Revolutionary Nuclei (RN) emerged from a broad range of antiestablishment and anti-US/ NATO/EU leftist groups active in Greece between 1995 and 1998. The group is believed to be the successor to or offshoot of Greece’s most prolific terrorist group, Revolutionary People’s Struggle (ELA), which has not claimed an attack since January 1995. Indeed, RN appeared to fill the void left by ELA, particularly as lesser groups faded from the scene. RN’s few communiques show strong similarities in rhetoric, tone, and theme to ELA proclamations. RN has not claimed an attack since November 2000 nor has it announced its disbandment.

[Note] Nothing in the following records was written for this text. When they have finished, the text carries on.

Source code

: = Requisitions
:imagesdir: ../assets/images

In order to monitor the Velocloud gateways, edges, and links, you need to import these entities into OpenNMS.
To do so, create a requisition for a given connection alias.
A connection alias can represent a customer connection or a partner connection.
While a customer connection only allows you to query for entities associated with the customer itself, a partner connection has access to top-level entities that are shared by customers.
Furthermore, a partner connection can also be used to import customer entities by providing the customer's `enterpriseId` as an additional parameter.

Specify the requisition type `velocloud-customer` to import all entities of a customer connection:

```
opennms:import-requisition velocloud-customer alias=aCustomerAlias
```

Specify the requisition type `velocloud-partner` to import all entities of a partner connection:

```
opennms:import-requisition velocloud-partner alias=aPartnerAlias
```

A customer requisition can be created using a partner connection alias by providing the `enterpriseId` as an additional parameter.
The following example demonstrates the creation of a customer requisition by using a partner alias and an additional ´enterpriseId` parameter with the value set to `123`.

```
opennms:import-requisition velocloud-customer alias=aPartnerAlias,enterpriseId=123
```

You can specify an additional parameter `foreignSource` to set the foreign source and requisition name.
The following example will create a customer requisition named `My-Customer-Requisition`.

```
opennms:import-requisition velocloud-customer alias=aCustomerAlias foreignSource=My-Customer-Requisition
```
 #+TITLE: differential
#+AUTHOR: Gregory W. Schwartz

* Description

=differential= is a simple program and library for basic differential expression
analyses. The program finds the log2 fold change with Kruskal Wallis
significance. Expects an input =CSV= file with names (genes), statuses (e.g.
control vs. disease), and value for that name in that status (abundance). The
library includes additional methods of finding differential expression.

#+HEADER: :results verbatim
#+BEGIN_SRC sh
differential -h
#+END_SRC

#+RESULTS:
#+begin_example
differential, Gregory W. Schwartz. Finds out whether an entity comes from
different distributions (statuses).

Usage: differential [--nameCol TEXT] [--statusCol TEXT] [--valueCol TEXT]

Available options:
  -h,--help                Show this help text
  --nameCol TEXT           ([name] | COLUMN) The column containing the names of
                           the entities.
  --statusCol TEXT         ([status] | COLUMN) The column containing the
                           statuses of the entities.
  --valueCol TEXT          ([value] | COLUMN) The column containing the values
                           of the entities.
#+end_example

Since it began operations in January 1995, the group has claimed responsibility for some two-dozen arson attacks and low-level bombings targeting a range of US, Greek, and other European targets in Greece. In its most infamous and lethal attack to date, the group claimed responsibility for a bomb it detonated at the Intercontinental Hotel in April 1999 that resulted in the death of a Greek woman and injured a Greek man. Its modus operandi includes warning calls of impending attacks, attacks targeting property vice individuals; use of rudimentary timing devices; and strikes during the late evening–to– early morning hours. RN last attacked US interests in Greece in November 2000 with two separate bombings against the Athens offices of Citigroup and the studio of a Greek/ American sculptor. The group also detonated an explosive device outside the Athens offices of Texaco in December 1999. Greek targets have included judicial and other government office buildings, private vehicles, and the offices of Greek firms involved in NATO-related defense contracts in Greece. Similarly, the group has attacked European interests in Athens, including Barclays Bank in December 1998 and November 2000.
Group membership is believed to be small, probably drawing from the Greek militant leftist or anarchist milieu.
Location/Area of Operation
Primary area of operation is in the Athens metropolitan area.
Unknown, but believed to be self-sustaining.